Meet Jill Abramson's Secret Weapon, Her Daughter

    Cornelia Griggs has been the one speaking while Abramson has stayed silent.

    While former New York Times executive editor Jill Abramson has stayed largely silent since her firing last week — besides a commencement address at Wake Forest University earlier this week — her daughter, Cornelia Griggs, has filled the void, with social media missives designed to build support for Abramson. On Wednesday, Griggs delivered her most searing message yet. After Abramson published a eulogy of longtime Times editor Arthur Gelb for the Huffington Post, Griggs tweeted, "Tickled that I finally get to see @JillAbramson byline on blogs/sites my friends actually read, aka the free ones #silverlining"

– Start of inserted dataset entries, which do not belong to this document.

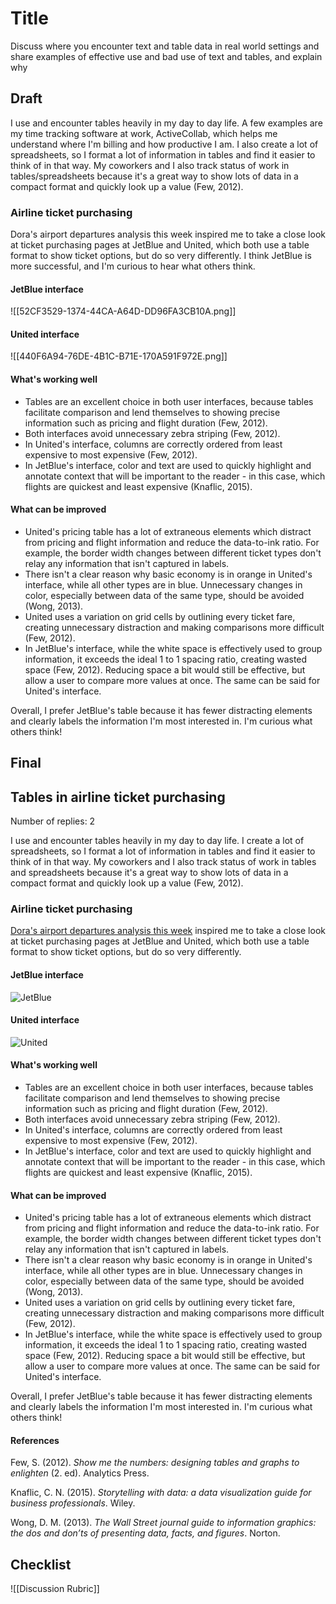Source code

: # Title
Discuss where you encounter text and table data in real world settings and share examples of effective use and bad use of text and tables, and explain why

## Draft
I use and encounter tables heavily in my day to day life. A few examples are my time tracking software at work, ActiveCollab, which helps me understand where I'm billing and how productive I am. I also create a lot of spreadsheets, so I format a lot of information in tables and find it easier to think of in that way. My coworkers and I also track status of work in tables/spreadsheets because it's a great way to show lots of data in a compact format and quickly look up a value (Few, 2012).

### Airline ticket purchasing 
Dora's airport departures analysis this week inspired me to take a close look at ticket purchasing pages at JetBlue and United, which both use a table format to show ticket options, but do so very differently. I think JetBlue is more successful, and I'm curious to hear what others think.

#### JetBlue interface
![[52CF3529-1374-44CA-A64D-DD96FA3CB10A.png]]

#### United interface
![[440F6A94-76DE-4B1C-B71E-170A591F972E.png]]

#### What's working well
- Tables are an excellent choice in both user interfaces, because tables facilitate comparison and lend themselves to showing precise information such as pricing and flight duration (Few, 2012).
- Both interfaces avoid unnecessary zebra striping (Few, 2012).
- In United's interface, columns are correctly ordered from least expensive to most expensive (Few, 2012).
- In JetBlue's interface, color and text are used to quickly highlight and annotate context that will be important to the reader - in this case, which flights are quickest and least expensive (Knaflic, 2015).

#### What can be improved
- United's pricing table has a lot of extraneous elements which distract from pricing and flight information and reduce the data-to-ink ratio. For example, the border width changes between different ticket types don't relay any information that isn't captured in labels.
- There isn't a clear reason why basic economy is in orange in United's interface, while all other types are in blue. Unnecessary changes in color, especially between data of the same type, should be avoided (Wong, 2013).
- United uses a variation on grid cells by outlining every ticket fare, creating unnecessary distraction and making comparisons more difficult (Few, 2012).
- In JetBlue's interface, while the white space is effectively used to group information, it exceeds the ideal 1 to 1 spacing ratio, creating wasted space (Few, 2012). Reducing space a bit would still be effective, but allow a user to compare more values at once. The same can be said for United's interface.

Overall, I prefer JetBlue's table because it has fewer distracting elements and clearly labels the information I'm most interested in. I'm curious what others think!

## Final 

## Tables in airline ticket purchasing

Number of replies: 2

I use and encounter tables heavily in my day to day life. I create a lot of spreadsheets, so I format a lot of information in tables and find it easier to think of in that way. My coworkers and I also track status of work in tables and spreadsheets because it's a great way to show lots of data in a compact format and quickly look up a value (Few, 2012).

###   

### Airline ticket purchasing

[Dora's airport departures analysis this week](https://moodle2.brandeis.edu/mod/forum/discuss.php?d=508573#p1402360) inspired me to take a close look at ticket purchasing pages at JetBlue and United, which both use a table format to show ticket options, but do so very differently.

####   

#### JetBlue interface

![JetBlue](https://moodle2.brandeis.edu/pluginfile.php/2693810/mod_forum/post/1402432/2D2E4AD1-12F7-419A-8C8D-C00D1CEB623B.png)  

####   

#### United interface

![United](https://moodle2.brandeis.edu/pluginfile.php/2693810/mod_forum/post/1402432/4B989973-AA2F-4624-90B3-5EEDF4DFE364.png)  

####   

#### What's working well

-   Tables are an excellent choice in both user interfaces, because tables facilitate comparison and lend themselves to showing precise information such as pricing and flight duration (Few, 2012).
-   Both interfaces avoid unnecessary zebra striping (Few, 2012).
-   In United's interface, columns are correctly ordered from least expensive to most expensive (Few, 2012).
-   In JetBlue's interface, color and text are used to quickly highlight and annotate context that will be important to the reader - in this case, which flights are quickest and least expensive (Knaflic, 2015).

  

#### What can be improved

-   United's pricing table has a lot of extraneous elements which distract from pricing and flight information and reduce the data-to-ink ratio. For example, the border width changes between different ticket types don't relay any information that isn't captured in labels.
-   There isn't a clear reason why basic economy is in orange in United's interface, while all other types are in blue. Unnecessary changes in color, especially between data of the same type, should be avoided (Wong, 2013).
-   United uses a variation on grid cells by outlining every ticket fare, creating unnecessary distraction and making comparisons more difficult (Few, 2012).
-   In JetBlue's interface, while the white space is effectively used to group information, it exceeds the ideal 1 to 1 spacing ratio, creating wasted space (Few, 2012). Reducing space a bit would still be effective, but allow a user to compare more values at once. The same can be said for United's interface.

  

Overall, I prefer JetBlue's table because it has fewer distracting elements and clearly labels the information I'm most interested in. I'm curious what others think!

  

#### References

Few, S. (2012). _Show me the numbers: designing tables and graphs to enlighten_ (2. ed). Analytics Press.

  

Knaflic, C. N. (2015). _Storytelling with data: a data visualization guide for business professionals_. Wiley.

  

Wong, D. M. (2013). _The Wall Street journal guide to information graphics: the dos and don’ts of presenting data, facts, and figures_. Norton.

## Checklist
![[Discussion Rubric]]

    It was a pointed message from Griggs, who through this very public spat, has been Abramson's secret weapon and attack dog. Her Instagram post of Abramson wearing boxing gloves — posted the day after Abramson was fired — made the cover of The New York Post. "Mom's badass new hobby #girls #pushy," the Instagram caption read, a savvy nod to critics of the brusque management style that may have led to Abramson's dismissal.

    And as Abramson remained quiet for days, Griggs continued posting shots that put her mother in the best light possible, including a tender image of Abramson kissing her golden retriever Scout and a picture of Abramson from 2007, using a walker while she was recovering from getting hit by a truck.

    While New York Times publisher Arthur Sulzberger Jr. gave a less-than-stellar interview to Vanity Fair, Abramson was literally being seen as a fighter — and on the PR battlefield, she's unequivocally come out the winner. Griggs' posts were a powerful PR move that helped shift the narrative in Abramson's favor.

    And Griggs' messages were so good, New York Magazine included them as the key example of a piece that labeled Instagram as the "best crisis PR tool."

    Sources close to Griggs who spoke to BuzzFeed all described the Harvard undergrad, Columbia-educated doctor as "brilliant." (Griggs was contacted by BuzzFeed for comment for this story but declined, saying that she's "not giving interviews right now.") She's currently a resident at New York Presbyterian Hospital, after making a switch from Massachusetts General Hospital, where she met her husband and fellow doctor Robert Goldstone in 2010.

    Griggs may not be a fighter in the ring — husband Goldstone says she doesn't box (and that Abramson only recently took up boxing classes herself) — but she's "strong and motivated" like her mom. "She didn't post those pictures planning for that response, [she was] more so doing it for friends," he said.

    Eliza Orlins, an attorney and semi-famous two-time Survivor contestant, met Griggs during freshman year at Sidwell Friends (yes, where the Obama daughters go to school) when they were on staff of their school newspaper, The Horizon. (Griggs eventually became editor in chief of that paper and continued writing for The Crimson at Harvard). She hinted at Griggs' savvy.

    Having the Instagram picture of Abramson in boxing gloves blown up for all of New York to see wasn't a total surprise, Orlins said. "We joke that anything can go on the cover of the New York Times, but realistically, this time it was The New York Post. She was aware of the possibility."

    Sarah Gray, another high school friend of Griggs, was the person on the other side of a text conversation posted on Griggs' Instagram. "Love to your mom - we should all aspire to be so pushy," Gray wrote in the screenshot exchange. She said Griggs would not mind being called "pushy" and that Griggs has "inherited the best qualities of her mom."

    "She's been inspired by what Jill has accomplished and when you're facing a situation that was unjust because of someone's gender, it's not surprising that she's spoken out," Gray said.

    The firing wasn't the first time Griggs had used social media for the defense of her mother. Responding to a piece published by Politico that casted Abramson as brusque and said she was "losing support of the newsroom," Griggs tweeted at the author of the piece, Dylan Byers, "a hugger she isn't. Yes, intimidating & hard to read. But most of all my Mom's a rockstar, a hero for ambitious women."